Although citizen scientists have always had a place in the U.S. Environmental Protection Agency’s (EPA) monitoring and surveillance regimen, information from the public now holds a prominent place in EPA’s new agenda. Yesterday we discussed two new projects using citizen scientists that the EPA is undertaking that could have a profound effect on facilities in the areas involved and, indeed, on facilities nationwide if the projects are deemed successful.
The projects use what the Agency calls “innovative approaches,” or fewer resources from the federal government. Some of the projects use citizen science and crowdsourcing as an approach to addressing specific environmental priorities. The projects we reviewed yesterday involved water monitoring in Georgia and analyzing underwater videos in the Great Lakes. Today we will look at two more projects and include tips for actions you can take to protect the integrity of your facility. Even if these projects do not currently affect your facility operations, these tips can help you interact with your community in a way that reflects well on your company and will help you prepare for similar projects in your area in the future.
Measuring Air Pollution Mitigation at Schools
In this project, the EPA, the California Air Resources Board (CARB), and a number of local partners will expand on efforts to evaluate the effectiveness of vegetation and noise barriers near schools. An elementary school in Oakland will be able to acquire low-cost sensors to monitor air pollution over time as vegetation matures, and community members, teachers, and students will collect and analyze the data. The larger intent of the project is to provide useful guidance and educational materials generated to other communities as they implement strategies for reducing near-road air pollution exposures at schools.

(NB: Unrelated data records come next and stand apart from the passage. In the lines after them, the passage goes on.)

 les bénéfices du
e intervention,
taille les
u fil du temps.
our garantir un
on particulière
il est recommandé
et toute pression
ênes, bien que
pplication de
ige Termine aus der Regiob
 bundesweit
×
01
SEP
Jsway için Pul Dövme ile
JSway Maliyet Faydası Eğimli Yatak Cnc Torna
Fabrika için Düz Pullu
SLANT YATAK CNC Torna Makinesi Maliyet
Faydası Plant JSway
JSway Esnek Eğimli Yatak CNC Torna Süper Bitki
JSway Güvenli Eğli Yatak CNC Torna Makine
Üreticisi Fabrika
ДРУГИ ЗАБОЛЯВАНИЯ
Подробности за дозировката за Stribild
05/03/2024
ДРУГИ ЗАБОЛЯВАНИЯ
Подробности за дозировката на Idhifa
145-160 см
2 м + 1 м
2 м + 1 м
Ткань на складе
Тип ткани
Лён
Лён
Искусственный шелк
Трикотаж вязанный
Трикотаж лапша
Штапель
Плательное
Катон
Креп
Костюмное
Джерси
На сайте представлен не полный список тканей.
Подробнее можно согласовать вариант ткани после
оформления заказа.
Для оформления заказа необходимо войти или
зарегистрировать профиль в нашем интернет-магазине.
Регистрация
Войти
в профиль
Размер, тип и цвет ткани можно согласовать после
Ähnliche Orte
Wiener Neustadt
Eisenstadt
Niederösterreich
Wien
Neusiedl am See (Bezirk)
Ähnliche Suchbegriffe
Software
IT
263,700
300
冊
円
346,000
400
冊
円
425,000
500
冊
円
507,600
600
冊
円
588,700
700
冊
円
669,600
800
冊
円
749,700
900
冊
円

The idea that data collected and analyzed in part by elementary school students could have a direct effect on your facility operations may give some environment, safety, and health (EHS) managers pause.
Action tip. Understand how these sensors are going to work and how the data collection and analysis procedures are going to be implemented. Make sure that you are complying with your air permits. This may sound like a no-brainer, but you would be surprised at how many permits are issued and then gather dust on shelves (or these days, in computers).

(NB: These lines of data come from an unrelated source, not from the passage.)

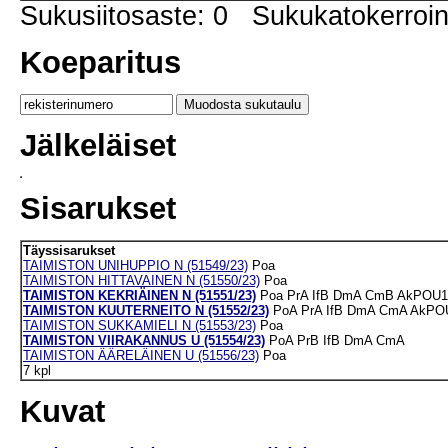
Sukusiitosaste: 0 Sukukatokerro
Koeparitus
Jälkeläiset
Sisarukset
Täyssisarukset
TAIMISTON UNIHUPPIO N (51549/23)
Poa
TAIMISTON HITTAVAINEN N (51550/23)
Poa
TAIMISTON KEKRIÄINEN N (51551/23)
Poa
PrA
IfB
DmA
CmB
AkPOU1
TAIMISTON KUUTERNEITO N (51552/23)
PoA
PrA
IfB
DmA
CmA
AkPOU
TAIMISTON SUKKAMIELI N (51553/23)
Poa
TAIMISTON VIIRAKANNUS U (51554/23)
PoA
PrB
IfB
DmA
CmA
TAIMISTON ÄÄRELÄINEN U (51556/23)
Poa
7 kpl
Kuvat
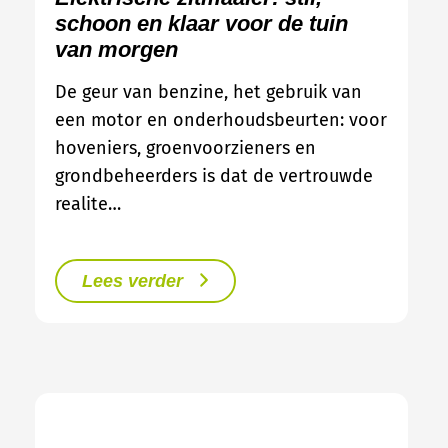
schoon en klaar voor de tuin
van morgen
De geur van benzine, het gebruik van
een motor en onderhoudsbeurten: voor
hoveniers, groenvoorzieners en
grondbeheerders is dat de vertrouwde
realite…
Lees verder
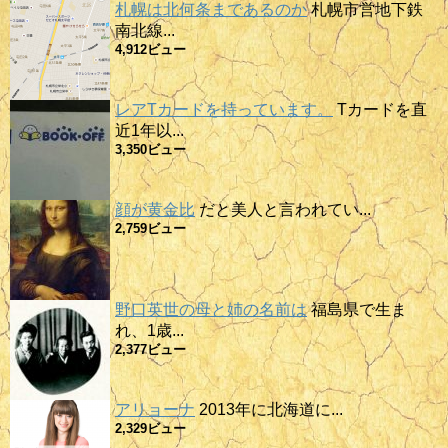
札幌は北何条まであるのか
札幌市営地下鉄
南北線...
4,912ビュー
レアTカードを持っています。
Tカードを直
近1年以...
3,350ビュー
顔が黄金比
だと美人と言われてい...
2,759ビュー
野口英世の母と姉の名前は
福島県で生ま
れ、1歳...
2,377ビュー
アリョーナ
2013年に北海道に...
2,329ビュー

Make sure that you are able to communicate the conditions of your permit to any member of your community who asks. If your facility is viewed as a “polluter” in your community, be up front about the true environmental risks at your facility.
Measuring Algae Through Crowdsourcing
State environmental agencies in Montana are hearing from the public about algae growth along the Smith River, a popular river recreation destination in the state. The EPA claims that collecting the information needed to evaluate algae growths along a 59-mile stretch of the river is a challenge.
Its solution to the challenge involves capturing crowdsourced data by asking the public to provide critical information about the river during float season. The intent is that by collecting photographs and documenting algae along the river, citizen scientists will provide information that state agencies can use to determine potential causes and solutions.
Action tip. Be familiar with the crowdsourcing effort and where the photographs and documentation will be housed (likely and hopefully on a public website). If your community has a “photo day” or “water sampling day” or initiative, make sure you are there and provide some of the “science” for these citizen scientists. It is important to ensure that any data collected, especially if it involves your facility’s discharges, are not only accurate but also interpreted correctly. Probably no news to you, but there have been instances where total maximum daily loads (TMDLs) have been set for pollutants based on incorrect sampling and analysis.
Also, some people view any releases that must be reported on the toxic release inventory (TRI) as unlawful. Make sure folks in your community understand what the TRI program is about and what you have done and are doing to reduce the harmful effects of discharges from your facility.